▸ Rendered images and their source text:

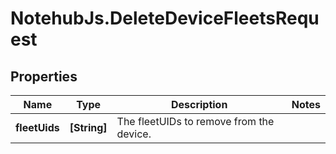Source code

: # NotehubJs.DeleteDeviceFleetsRequest

## Properties

| Name          | Type         | Description                              | Notes |
| ------------- | ------------ | ---------------------------------------- | ----- |
| **fleetUids** | **[String]** | The fleetUIDs to remove from the device. |
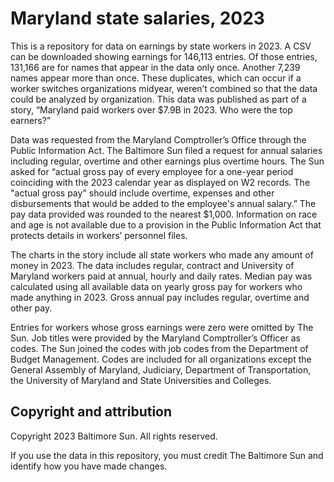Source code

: # Maryland state salaries, 2023

This is a repository for data on earnings by state workers in 2023. A CSV can be downloaded showing earnings for 146,113 entries. Of those entries, 131,166 are for names that appear in the data only once. Another 7,239 names appear more than once. These duplicates, which can occur if a worker switches organizations midyear, weren’t combined so that the data could be analyzed by organization. This data was published as part of a story, “Maryland paid workers over $7.9B in 2023. Who were the top earners?”

Data was requested from the Maryland Comptroller’s Office through the Public Information Act. The Baltimore Sun filed a request for annual salaries including regular, overtime and other earnings plus overtime hours. The Sun asked for “actual gross pay of every employee for a one-year period coinciding with the 2023 calendar year as displayed on W2 records. The "actual gross pay" should include overtime, expenses and other disbursements that would be added to the employee's annual salary.” The pay data provided was rounded to the nearest $1,000. Information on race and age is not available due to a provision in the Public Information Act that protects details in workers’ personnel files.
 
The charts in the story include all state workers who made any amount of money in 2023. The data includes regular, contract and University of Maryland workers paid at annual, hourly and daily rates. Median pay was calculated using all available data on yearly gross pay for workers who made anything in 2023. Gross annual pay includes regular, overtime and other pay.
 
Entries for workers whose gross earnings were zero were omitted by The Sun. Job titles were provided by the Maryland Comptroller’s Officer as codes. The Sun joined the codes with job codes from the Department of Budget Management. Codes are included for all organizations except the General Assembly of Maryland, Judiciary, Department of Transportation, the University of Maryland and State Universities and Colleges.

## Copyright and attribution

Copyright 2023 Baltimore Sun. All rights reserved.

If you use the data in this repository, you must credit The Baltimore Sun and identify how you have made changes.

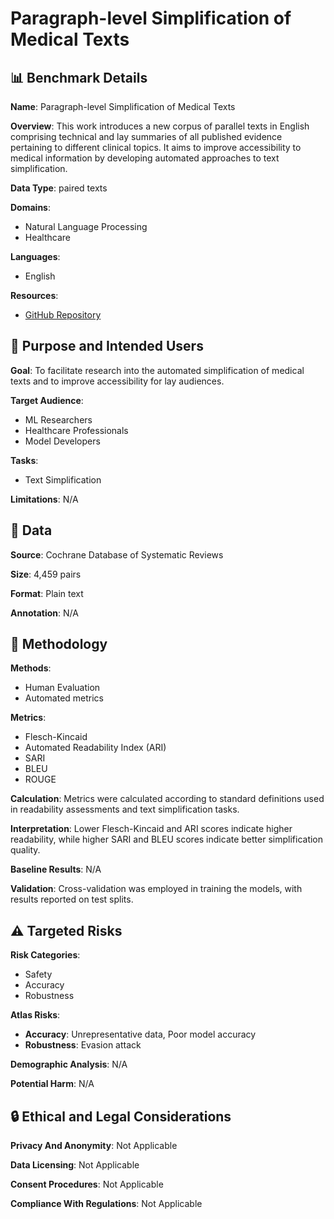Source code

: # Paragraph-level Simplification of Medical Texts

## 📊 Benchmark Details

**Name**: Paragraph-level Simplification of Medical Texts

**Overview**: This work introduces a new corpus of parallel texts in English comprising technical and lay summaries of all published evidence pertaining to different clinical topics. It aims to improve accessibility to medical information by developing automated approaches to text simplification.

**Data Type**: paired texts

**Domains**:
- Natural Language Processing
- Healthcare

**Languages**:
- English

**Resources**:
- [GitHub Repository](https://github.com/AshOlogn/Paragraph-level-Simplification-of-Medical-Texts)

## 🎯 Purpose and Intended Users

**Goal**: To facilitate research into the automated simplification of medical texts and to improve accessibility for lay audiences.

**Target Audience**:
- ML Researchers
- Healthcare Professionals
- Model Developers

**Tasks**:
- Text Simplification

**Limitations**: N/A

## 💾 Data

**Source**: Cochrane Database of Systematic Reviews

**Size**: 4,459 pairs

**Format**: Plain text

**Annotation**: N/A

## 🔬 Methodology

**Methods**:
- Human Evaluation
- Automated metrics

**Metrics**:
- Flesch-Kincaid
- Automated Readability Index (ARI)
- SARI
- BLEU
- ROUGE

**Calculation**: Metrics were calculated according to standard definitions used in readability assessments and text simplification tasks.

**Interpretation**: Lower Flesch-Kincaid and ARI scores indicate higher readability, while higher SARI and BLEU scores indicate better simplification quality.

**Baseline Results**: N/A

**Validation**: Cross-validation was employed in training the models, with results reported on test splits.

## ⚠️ Targeted Risks

**Risk Categories**:
- Safety
- Accuracy
- Robustness

**Atlas Risks**:
- **Accuracy**: Unrepresentative data, Poor model accuracy
- **Robustness**: Evasion attack

**Demographic Analysis**: N/A

**Potential Harm**: N/A

## 🔒 Ethical and Legal Considerations

**Privacy And Anonymity**: Not Applicable

**Data Licensing**: Not Applicable

**Consent Procedures**: Not Applicable

**Compliance With Regulations**: Not Applicable
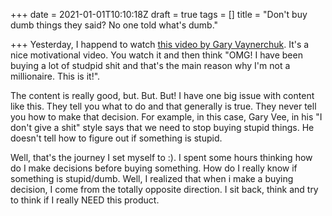 +++
date = 2021-01-01T10:10:18Z
draft = true
tags = []
title = "Don't buy dumb things they said? No one told what's dumb."

+++
Yesterday, I happend to watch [this video by Gary Vaynerchuk](https://www.youtube.com/watch?v=cbupA3iiZAg "Buying Dumb Things Is The WORST Thing You Can Do - Gary Vaynerchuk | Motivational Talk"). It's a nice motivational video. You watch it and then think "OMG! I have been buying a lot of studpid shit and that's the main reason why I'm not a millionaire. This is it!". 

The content is really good, but. But. But! I have one big issue with content like this. They tell you what to do and that generally is true. They never tell you how to make that decision. For example, in this case, Gary Vee, in his "I don't give a shit" style says that we need to stop buying stupid things. He doesn't tell how to figure out if something is stupid. 

Well, that's the journey I set myself to :). I spent some hours thinking how do I make decisions before buying something. How do I really know if something is stupid/dumb. Well, I realized that when i make a buying decision, I come from the totally opposite direction. I sit back, think and try to think if I really NEED this product. 
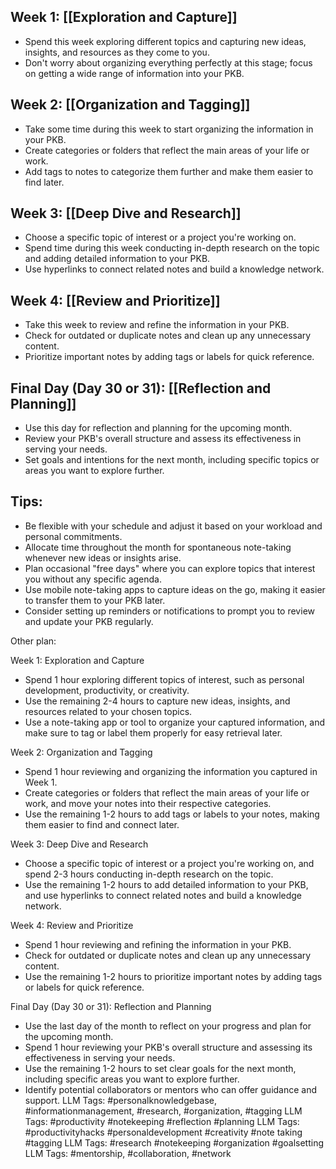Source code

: ## Week 1: [[Exploration and Capture]]

   - Spend this week exploring different topics and capturing new ideas, insights, and resources as they come to you.
   - Don't worry about organizing everything perfectly at this stage; focus on getting a wide range of information into your PKB.

## Week 2: [[Organization and Tagging]]

   - Take some time during this week to start organizing the information in your PKB.
   - Create categories or folders that reflect the main areas of your life or work.
   - Add tags to notes to categorize them further and make them easier to find later.

## Week 3: [[Deep Dive and Research]]
   - Choose a specific topic of interest or a project you're working on.
   - Spend time during this week conducting in-depth research on the topic and adding detailed information to your PKB.
   - Use hyperlinks to connect related notes and build a knowledge network.

## Week 4: [[Review and Prioritize]]

- Take this week to review and refine the information in your PKB.
- Check for outdated or duplicate notes and clean up any unnecessary content.
- Prioritize important notes by adding tags or labels for quick reference.

## Final Day (Day 30 or 31): [[Reflection and Planning]]

- Use this day for reflection and planning for the upcoming month.
 - Review your PKB's overall structure and assess its effectiveness in serving your needs.
 - Set goals and intentions for the next month, including specific topics or areas you want to explore further.

## Tips:

- Be flexible with your schedule and adjust it based on your workload and personal commitments.
- Allocate time throughout the month for spontaneous note-taking whenever new ideas or insights arise.
- Plan occasional "free days" where you can explore topics that interest you without any specific agenda.
- Use mobile note-taking apps to capture ideas on the go, making it easier to transfer them to your PKB later.
- Consider setting up reminders or notifications to prompt you to review and update your PKB regularly.


Other plan:

Week 1: Exploration and Capture

- Spend 1 hour exploring different topics of interest, such as personal development, productivity, or creativity.
- Use the remaining 2-4 hours to capture new ideas, insights, and resources related to your chosen topics.
- Use a note-taking app or tool to organize your captured information, and make sure to tag or label them properly for easy retrieval later.

Week 2: Organization and Tagging

- Spend 1 hour reviewing and organizing the information you captured in Week 1.
- Create categories or folders that reflect the main areas of your life or work, and move your notes into their respective categories.
- Use the remaining 1-2 hours to add tags or labels to your notes, making them easier to find and connect later.

Week 3: Deep Dive and Research

- Choose a specific topic of interest or a project you're working on, and spend 2-3 hours conducting in-depth research on the topic.
- Use the remaining 1-2 hours to add detailed information to your PKB, and use hyperlinks to connect related notes and build a knowledge network.

Week 4: Review and Prioritize

- Spend 1 hour reviewing and refining the information in your PKB.
- Check for outdated or duplicate notes and clean up any unnecessary content.
- Use the remaining 1-2 hours to prioritize important notes by adding tags or labels for quick reference.

Final Day (Day 30 or 31): Reflection and Planning

- Use the last day of the month to reflect on your progress and plan for the upcoming month.
- Spend 1 hour reviewing your PKB's overall structure and assessing its effectiveness in serving your needs.
- Use the remaining 1-2 hours to set clear goals for the next month, including specific areas you want to explore further.
- Identify potential collaborators or mentors who can offer guidance and support.
LLM Tags:  #personalknowledgebase, #informationmanagement, #research, #organization, #tagging
LLM Tags:  #productivity #notekeeping #reflection #planning
LLM Tags:  #productivityhacks #personaldevelopment #creativity #note taking #tagging
LLM Tags:  #research #notekeeping #organization #goalsetting
LLM Tags:  #mentorship, #collaboration, #network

▸ WHAT YOU NEED TO DO: Reproduce verbatim the lines starting with the line that contains "to text simplification." and continuing through the line that contains "- **Robustness**: Evasion attack", including both of those lines.

▸ OUTPUT BELOW:
**Overview**: This work introduces a new corpus of parallel texts in English comprising technical and lay summaries of all published evidence pertaining to different clinical topics. It aims to improve accessibility to medical information by developing automated approaches to text simplification.

**Data Type**: paired texts

**Domains**:
- Natural Language Processing
- Healthcare

**Languages**:
- English

**Resources**:
- [GitHub Repository](https://github.com/AshOlogn/Paragraph-level-Simplification-of-Medical-Texts)

## 🎯 Purpose and Intended Users

**Goal**: To facilitate research into the automated simplification of medical texts and to improve accessibility for lay audiences.

**Target Audience**:
- ML Researchers
- Healthcare Professionals
- Model Developers

**Tasks**:
- Text Simplification

**Limitations**: N/A

## 💾 Data

**Source**: Cochrane Database of Systematic Reviews

**Size**: 4,459 pairs

**Format**: Plain text

**Annotation**: N/A

## 🔬 Methodology

**Methods**:
- Human Evaluation
- Automated metrics

**Metrics**:
- Flesch-Kincaid
- Automated Readability Index (ARI)
- SARI
- BLEU
- ROUGE

**Calculation**: Metrics were calculated according to standard definitions used in readability assessments and text simplification tasks.

**Interpretation**: Lower Flesch-Kincaid and ARI scores indicate higher readability, while higher SARI and BLEU scores indicate better simplification quality.

**Baseline Results**: N/A

**Validation**: Cross-validation was employed in training the models, with results reported on test splits.

## ⚠️ Targeted Risks

**Risk Categories**:
- Safety
- Accuracy
- Robustness

**Atlas Risks**:
- **Accuracy**: Unrepresentative data, Poor model accuracy
- **Robustness**: Evasion attack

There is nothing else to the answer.